Vitamin C from citrus fruits, strawberries, bell peppers, and tomatoes helps fight respiratory infections and supports immune cell function. Zinc, found in meat, shellfish, pumpkin seeds, and chickpeas, plays a direct role in immune defense. Vitamin D, which many people are already low in, is another key player. Fatty fish, fortified dairy or plant milks, and egg yolks contribute modest amounts, though supplementation may be worth discussing if your levels are low.

Support Your Gut During Long Antifungal Treatment

Antifungal medications don’t just target the fungus causing valley fever. They can also disrupt the balance of microorganisms in your gut, potentially leading to digestive issues like nausea, diarrhea, or secondary yeast overgrowth. Since treatment courses often last three to six months (or longer for severe cases), gut health becomes a real concern.

Fermented foods are your best allies here. Yogurt with live cultures, kefir, kimchi, sauerkraut, and miso all contain beneficial bacteria, including Lactobacillus and Bifidobacterium strains, that help maintain a healthy gut environment.
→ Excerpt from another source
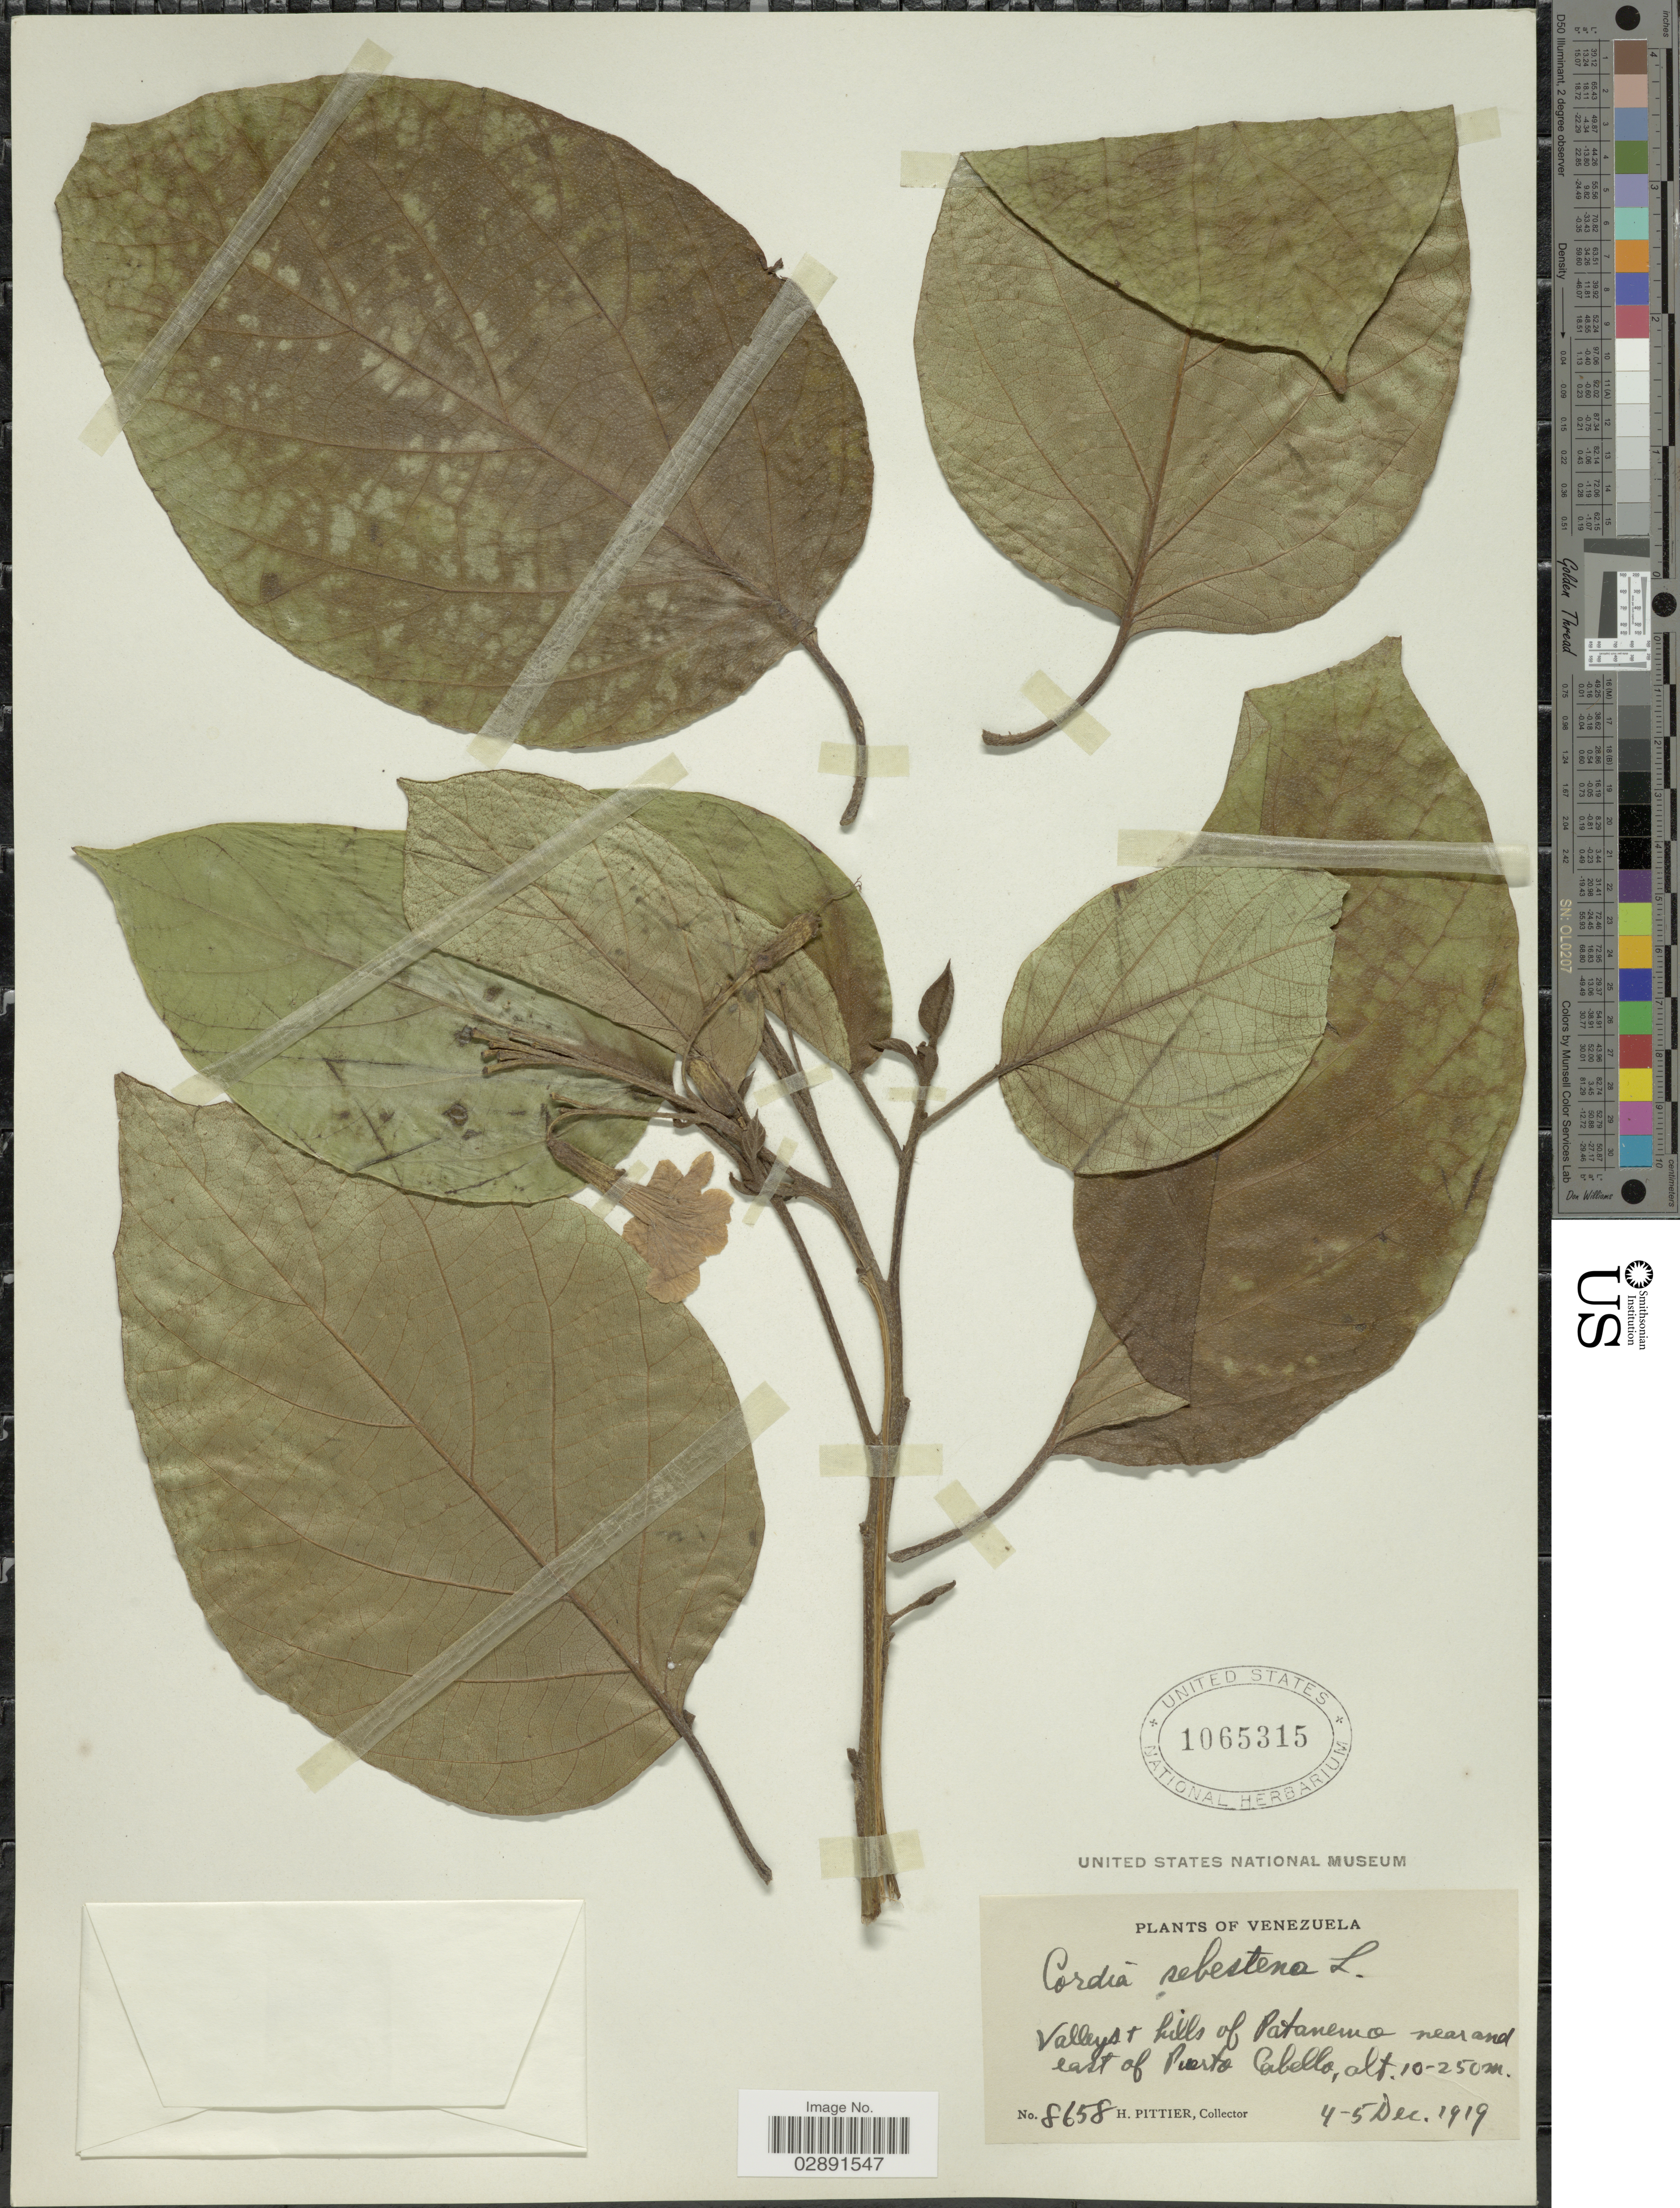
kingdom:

These bacteria produce lactic acid, which lowers the pH in the gut and creates conditions that naturally inhibit the overgrowth of harmful yeast like Candida. Saccharomyces boulardii, a beneficial yeast found in some probiotic supplements, has been shown to reduce inflammatory signals in the gut lining during fungal infections while boosting protective anti-inflammatory responses.

Prebiotic fiber feeds those beneficial bacteria and keeps them thriving. You’ll find it in garlic, onions, leeks, asparagus, bananas, and oats. Pairing prebiotic-rich foods with probiotic sources gives your gut microbiome the best chance of staying balanced throughout treatment.
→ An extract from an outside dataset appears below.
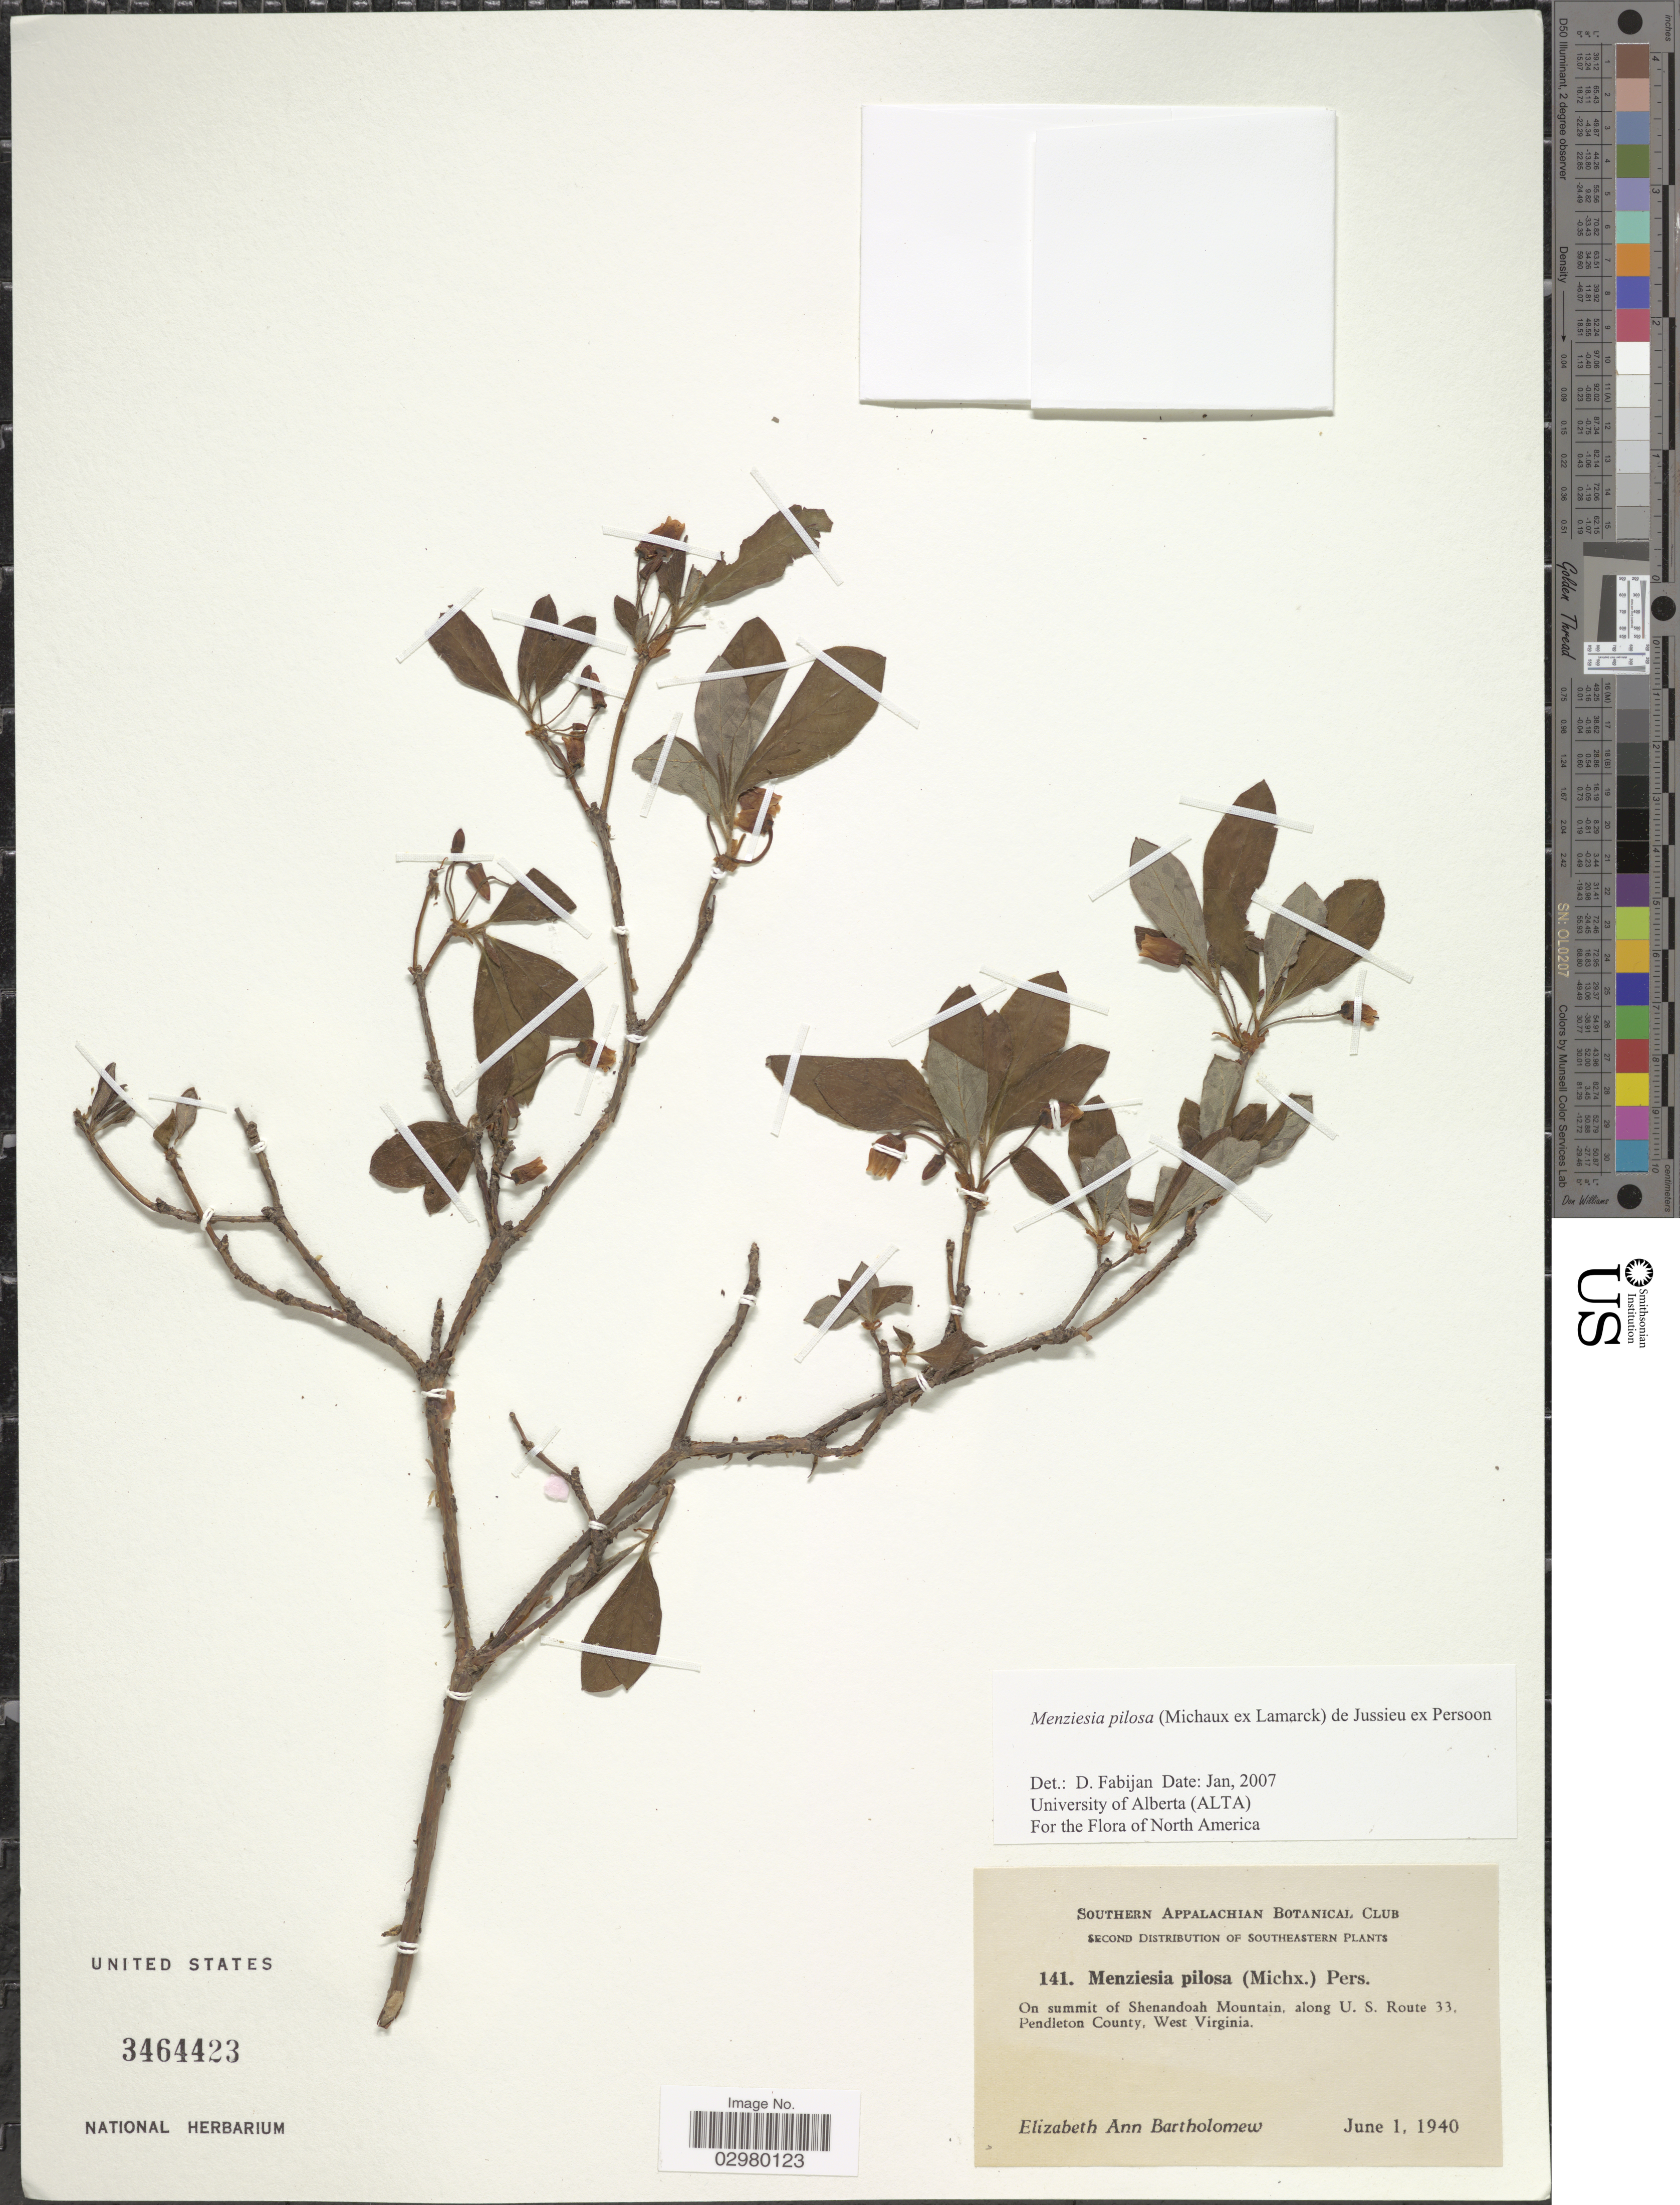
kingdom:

What to Eat When Your Appetite Is Gone

Fatigue and loss of appetite are hallmarks of valley fever, especially in the first few weeks or during flare-ups. When eating feels like a chore, calorie density matters more than volume. Nut butters, avocados, olive oil drizzled on vegetables, full-fat yogurt, and smoothies let you pack nutrition into small portions. A smoothie with banana, spinach, protein powder, nut butter, and frozen berries can deliver 400 to 500 calories and 25 or more grams of protein in something you can sip slowly.

Bone broth or chicken soup provides hydration, electrolytes, protein, and easy-to-digest calories all at once. It’s particularly useful if nausea from medication is an issue. Keeping meals small and frequent, every two to three hours, tends to work better than three large meals when your energy is low and your stomach is sensitive.

Foods Worth Limiting

Heavily processed foods, refined sugar, and excess alcohol all promote systemic inflammation, which works against your immune system when it’s already under strain. Sugar in particular can feed opportunistic yeast in the gut, compounding the disruption that antifungal medications may already be causing.

Alcohol also puts extra stress on the liver, which is already working harder to process antifungal drugs. Cutting back or eliminating it during treatment reduces that burden and helps your body direct its resources toward fighting the infection. Fried foods and highly processed snacks are worth minimizing for the same reason: they contribute to inflammation without offering much nutritional return.